Cartons, which are made mainly from paper and come in two main types — gable-top (or refrigerated) and aseptic (or shelf-stable) — have long been used as a packaging solution for milk and other dairy products. As a recyclable material, the Carton Council, a group of carton manufacturers united to deliver long-term collaborative solutions in order to divert valuable cartons from the landfill, has worked hard to increase access nationwide for cartons to be recycled. As a result, cartons can now be recycled by almost half of all U.S. households, which include 46 states and 73 of the top 100 U.S. communities.
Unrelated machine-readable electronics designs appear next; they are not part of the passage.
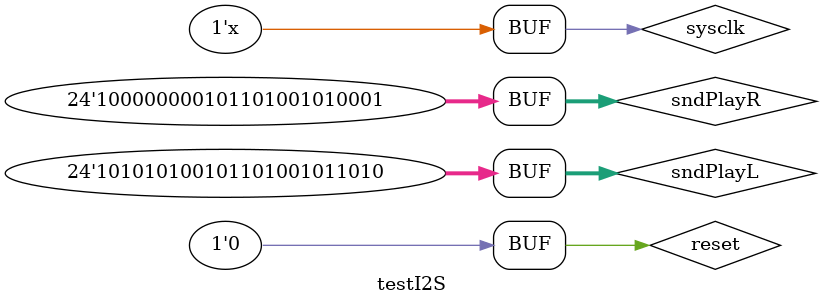
<source format=v>
`timescale 1ns / 1ps


module testI2S;

	// Inputs
//	reg recdat;
	reg sysclk;
	reg reset;
	reg [23:0] sndPlayL;
	reg [23:0] sndPlayR;

	// Outputs
	wire bclk;
	wire pbdata;
	wire pblrc;
	wire reclrc;
	wire mclk;
	wire [23:0] sndCapL;
	wire [23:0] sndCapR;
	wire sampleclk;
	wire [5:0] st;
	
	// Instantiate the Unit Under Test (UUT)
	I2S uut (
		.bclk(bclk), 
		.pbdata(pbdata), 
		.pblrc(pblrc), 
		.recdat(recdat), 
		.reclrc(reclrc), 
		.mclk(mclk), 
		.sysclk(sysclk), 
		.reset(reset), 
		.sndCapL(sndCapL), 
		.sndCapR(sndCapR), 
		.sndPlayL(sndPlayL), 
		.sndPlayR(sndPlayR), 
		.sampleclk(sampleclk)
	);

	initial begin
		// Initialize Inputs
		//recdat = 0;
		sysclk = 0;
		reset = 0;
		sndPlayL = 24'hAA5A5A;
		sndPlayR = 24'h805A51;

		// Wait 100 ns for global reset to finish
		#100;
		
      reset = 1;
		#100;
		reset = 0;
		// Add stimulus here

	end
	
	always #4
		sysclk = ~sysclk;
		
endmodule


</source>
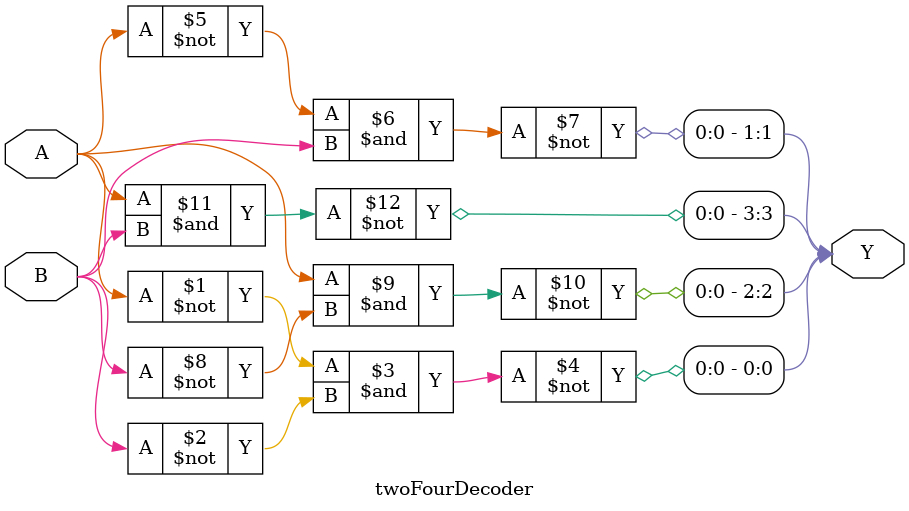
<source format=v>
`timescale 1ns / 1ps


module twoFourDecoder (
    input A,
    input B,
    output [3:0] Y
);

/*
 * A B | Y
 * 0 0 | 1110
 * 0 1 | 1101
 * 1 0 | 1011
 * 1 1 | 0111
 */
 
 nand(Y[0], ~A, ~B);
 nand(Y[1], ~A, B);
 nand(Y[2], A, ~B);
 nand(Y[3], A, B);
endmodule

</source>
Turning cartons into notebooks

In schools, particularly elementary schools, cartons are quite prevalent and can account for a large percentage of the cafeteria waste that is produced on a daily basis. In fact, the average U.S. school uses almost 75,000 cartons every year. Over five years, an average elementary school of 400 students can save the equivalent of almost 1,500 reams of paper, 72 trees and 28,848 gallons of water — just by recycling cartons. By recycling cartons, less waste is sent to landfills and instead valuable material is remanufactured into paper products such as writing paper and tissues, as well as building materials like ceiling tiles and backerboard.

Schools all over the country are making strides to implement carton recycling programs. Not only can carton recycling help schools by saving on costs — creating another learning opportunity and fostering a clean and positive environment — it also helps the dairy and packaging producers to ensure their products are getting recycled.

One example of a successful school recycling program is Kodak Park Elementary School in Rochester, N.Y. Kodak Park started a recycling program in 2012 after it saw success with other green programs the school had implemented. After winning the school carton recycling award category in Keep America Beautiful’s Recycle-Bowl competition in 2013, they decided to ramp up their efforts even more. They were awarded first place again in 2014 when they won for recycling the most milk and juice cartons per capita.

Habits learned in childhood

 Along with the environmental benefits, carton recycling helps establish a lifelong behavior of recycling in children. Children who recycle at school are more likely to replicate these behaviors at home and also to share the experience with their family and maybe even neighbors. By harnessing the power of our youth, we can help to implement lifelong recycling habits in our children and ultimately make the world a better, greener place.